[Opening Available data section]

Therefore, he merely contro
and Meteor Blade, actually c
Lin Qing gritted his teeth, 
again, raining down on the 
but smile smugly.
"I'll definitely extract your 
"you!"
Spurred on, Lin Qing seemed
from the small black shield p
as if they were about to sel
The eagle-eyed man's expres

[Closing Available data section]
[Opening Available data section]

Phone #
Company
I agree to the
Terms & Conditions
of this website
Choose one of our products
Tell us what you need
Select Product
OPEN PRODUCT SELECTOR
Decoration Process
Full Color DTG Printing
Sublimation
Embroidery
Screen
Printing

[Closing Available data section]
[Opening Available data section]

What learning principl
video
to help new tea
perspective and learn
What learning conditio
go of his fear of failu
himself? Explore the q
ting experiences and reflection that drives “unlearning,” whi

[Closing Available data section]

Answer with one number only, the count of lines in the listing that hold the word "Qing".

2